Она сжала губы, сдерживая слёзы, которые предательски подступили к глазам. Она не хотела плакать. Не перед ним. Не сейчас.
— Но пока у меня есть хоть капля силы, я буду бежать от этого эха, от этой пустоты, от этого одиночества! — сказала она, вставая. Её тень, огромная и покачнувшаяся, упала на стену. — Я хочу жить как все нормальные люди. С нормальной болью, с нормальной радостью, с нормальными проблемами. Любить, ссориться из-за немытой посуды, растить детей, бояться за них, стареть рядом с кем-то. Даже если это иллюзия. Мне нужна эта иллюзия. А не эта… метафизическая тоска по несуществующему!
Он молчал. В комнате снова застучали часы. Они отсчитывали последние секунды чего-то важного, последние песчинки в песочных часах их общего времени. Каждый удар отдавался в тишине финальным аккордом. Они смотрели друг на друга через стол, и в этом взгляде было прощание. Он понял, что сейчас прозвучит не вопрос, а утверждение. И он был прав.
— Мы расстаёмся, — сказала она просто, без пафоса. Её голос был спокоен. Это был голос человека, который уже прошел через самую острую боль и теперь просто констатирует факт. — Ключ оставь на тумбе.
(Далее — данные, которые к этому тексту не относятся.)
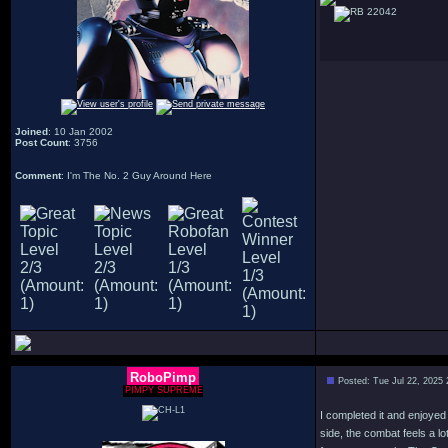
22042
Joined
: 10 Jan 2002
Post Count
: 3756
Comment
: I'm The No. 2 Guy Around Here
RoboPimp
Posted: Tue Jul 22, 2025
PIMPY SUPREME
I completed it and enjoyed
side, the combat feels a 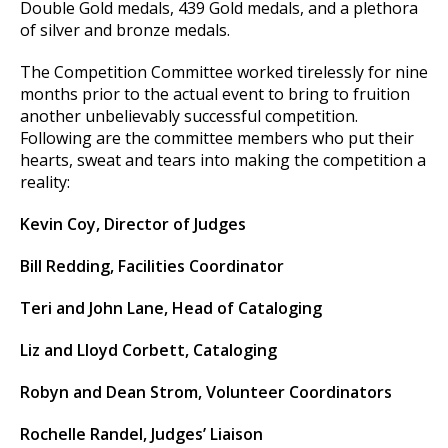
Double Gold medals, 439 Gold medals, and a plethora
of silver and bronze medals.
The Competition Committee worked tirelessly for nine
months prior to the actual event to bring to fruition
another unbelievably successful competition.
Following are the committee members who put their
hearts, sweat and tears into making the competition a
reality:
Kevin Coy, Director of Judges
Bill Redding, Facilities Coordinator
Teri and John Lane, Head of Cataloging
Liz and Lloyd Corbett, Cataloging
Robyn and Dean Strom, Volunteer Coordinators
Rochelle Randel, Judges’ Liaison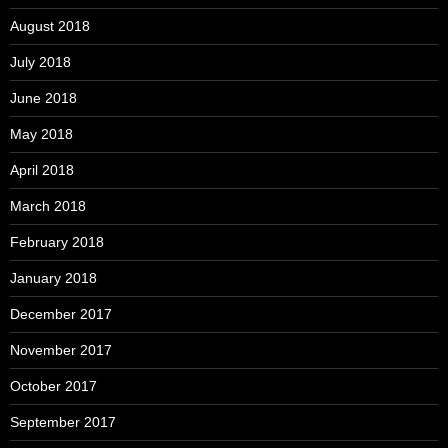
August 2018
July 2018
June 2018
May 2018
April 2018
March 2018
February 2018
January 2018
December 2017
November 2017
October 2017
September 2017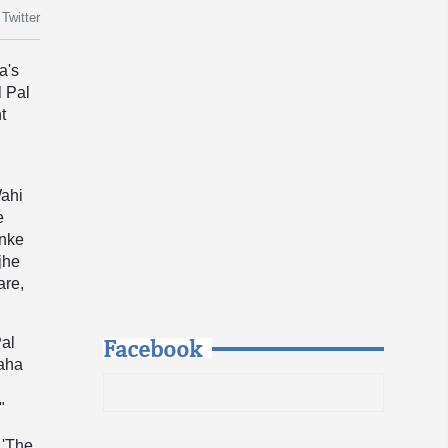
Twitter
a's
l Pal
t
Wahi
e
enke
jhe
are,
Facebook
Pal
raha
"
 'The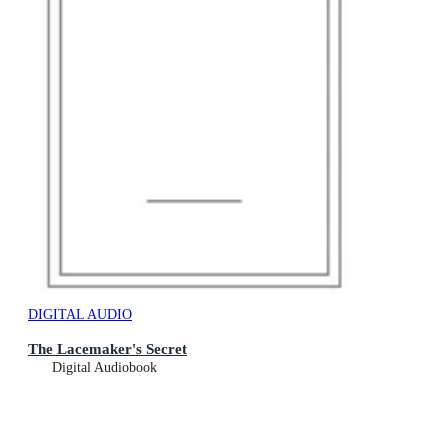
DIGITAL AUDIO
The Lacemaker's Secret
Digital Audiobook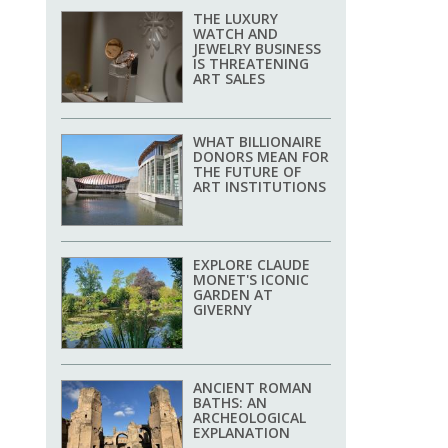
THE LUXURY
WATCH AND
JEWELRY BUSINESS
IS THREATENING
ART SALES
WHAT BILLIONAIRE
DONORS MEAN FOR
THE FUTURE OF
ART INSTITUTIONS
EXPLORE CLAUDE
MONET'S ICONIC
GARDEN AT
GIVERNY
ANCIENT ROMAN
BATHS: AN
ARCHEOLOGICAL
EXPLANATION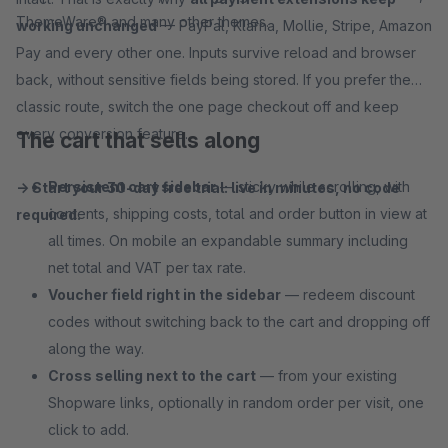
ThemeWare® and many other themes.
working unchanged
— PayPal, Klarna, Mollie, Stripe, Amazon
Pay and every other one. Inputs survive reload and browser
back, without sensitive fields being stored. If you prefer the
classic route, switch the one page checkout off and keep
every conversion feature.
The cart that sells along
Persistent cart sidebar
— sticky while scrolling, with
→ Start your 30-day free trial: live in minutes, no code
contents, shipping costs, total and order button in view at
required.
all times. On mobile an expandable summary including
net total and VAT per tax rate.
Voucher field right in the sidebar
— redeem discount
codes without switching back to the cart and dropping off
along the way.
Cross selling next to the cart
— from your existing
Shopware links, optionally in random order per visit, one
click to add.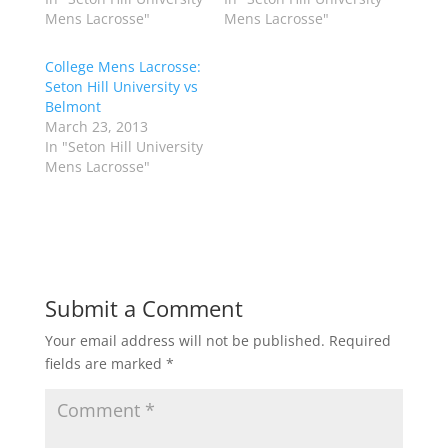
t
e
t
b
Mens Lacrosse"
Mens Lacrosse"
e
o
r
o
(
k
College Mens Lacrosse:
O
(
p
O
Seton Hill University vs
e
p
Belmont
n
e
s
n
March 23, 2013
i
s
n
i
In "Seton Hill University
n
n
Mens Lacrosse"
e
n
w
e
w
w
i
w
n
i
d
n
o
d
w
o
)
w
)
Submit a Comment
Your email address will not be published.
Required
fields are marked
*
Он кивнул, не в силах произнести ни слова. Кивнул своему оазису, своей пушке, своей женщине, которая больше не хотела и не могла ждать. Дверь открылась, впустив на мгновение сырой, холодный воздух с лестничной клетки, и мягко щёлкнула.
Часы продолжали стучать. Теперь — в полной, абсолютной тишине. Она сидела одна за столом, смотрела на вторую чашку, на смятой салфетке, на пепел, который, наконец, перестал тлеть. Эхо его шагов затихло. Остался только стук часов. Раз — два — три — четыре. Отсчет начался заново. Но теперь он вёл к чему-то совсем другому.